Talking of new ideas, here’s Karen O’s wardrobe. While Kraftwerk and, slightly more bafflingly, Hot Chip may be billed above them, the Yeah Yeah Yeahs attract the crowd and garner the reaction which suggests they are going to be the standout set for many. It takes a bit of time to get going, but from Cheated Hearts onwards, it’s a freaky, fizzy, fabulous feast. A brilliant closing salvo of Y Control and the clattering art-punk rampage of Pin and Date With The Night is delivered with such enthusiasm it makes you feel as if they’ve never done it before.

It’s to the detriment of Mark Lanegan that he clashes with both the Yeah Yeah Yeahs and Hot Chip, but that doesn’t stop America’s gruffest growl putting in a gutsy performance. At his best when he’s channelling Tom Waits over sparse blues backing, the crowd do lose some interest towards the end of the set.

Away from the bleeping iciness of the main arena, Alt-J are treated as homecoming heroes, making the leap from low-down the bill last year to second stage headliners today. This represents their stratospheric year in a microcosm – the tent jammed to the rafters with an adoring crowd singing every word back at the band, and every song treated like an old friend. It’s a wonderful, defining moment for a band that will be last on at hundreds of festivals in the future.

Closing the Obelisk arena Kraftwerk bang out the hits. If by bang you mean smoothly assemble a set of all of their best known material, shove it together with the much vaunted 3D effects and dispatch a set with no mess, no fuss and a great deal of enjoyment.

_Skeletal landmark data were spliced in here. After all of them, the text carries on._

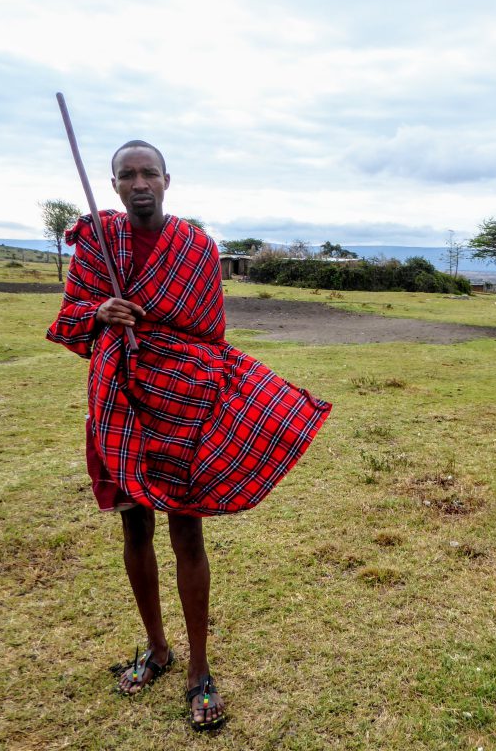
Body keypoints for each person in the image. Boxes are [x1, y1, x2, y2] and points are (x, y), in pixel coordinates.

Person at [47, 141, 330, 731]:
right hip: (117, 401)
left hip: (180, 403)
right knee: (134, 525)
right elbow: (69, 321)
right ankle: (156, 648)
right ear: (115, 184)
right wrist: (102, 314)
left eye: (149, 171)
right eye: (127, 174)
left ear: (168, 180)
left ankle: (199, 667)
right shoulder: (96, 245)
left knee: (187, 529)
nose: (139, 181)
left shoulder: (196, 247)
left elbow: (208, 331)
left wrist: (147, 322)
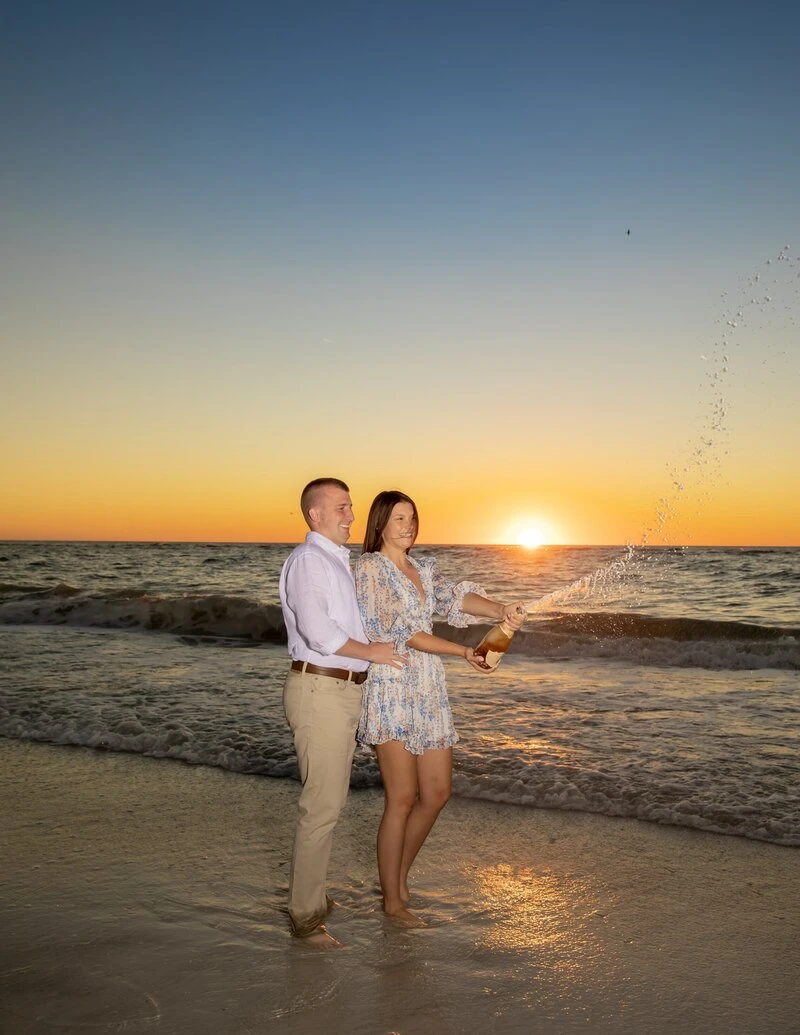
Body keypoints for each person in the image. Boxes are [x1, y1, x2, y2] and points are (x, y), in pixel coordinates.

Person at [355, 490, 526, 925]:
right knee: (402, 798)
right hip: (393, 686)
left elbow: (455, 600)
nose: (408, 525)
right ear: (380, 524)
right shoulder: (371, 569)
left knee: (436, 793)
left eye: (412, 517)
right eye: (398, 518)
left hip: (428, 688)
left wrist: (502, 609)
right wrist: (463, 651)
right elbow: (405, 632)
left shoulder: (422, 569)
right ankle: (392, 901)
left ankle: (397, 876)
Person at [279, 477, 406, 949]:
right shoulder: (309, 561)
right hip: (320, 689)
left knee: (328, 802)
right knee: (322, 807)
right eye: (341, 508)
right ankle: (306, 917)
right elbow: (318, 632)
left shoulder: (335, 561)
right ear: (314, 515)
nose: (351, 516)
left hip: (338, 691)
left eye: (350, 508)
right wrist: (371, 652)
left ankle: (308, 895)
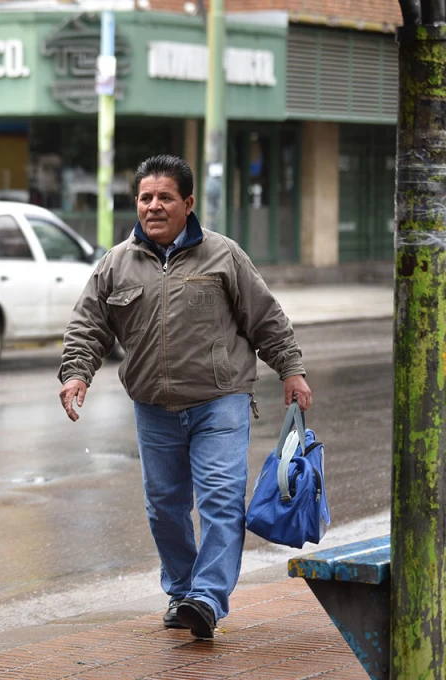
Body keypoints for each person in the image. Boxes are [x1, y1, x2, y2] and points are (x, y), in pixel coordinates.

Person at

All while displaying more congenial on-stage chemistry than Bloc Party did the previous night. It contains what you might expect. A fantastic Radioactivity, a effortless meander through Autobahn and perfect recreations of Tour de France and Trans Europe Express. And yes, with the glasses on, the visuals did work. It did look like stuff was flying straight at you.

It was an efficient performance, efficiently received.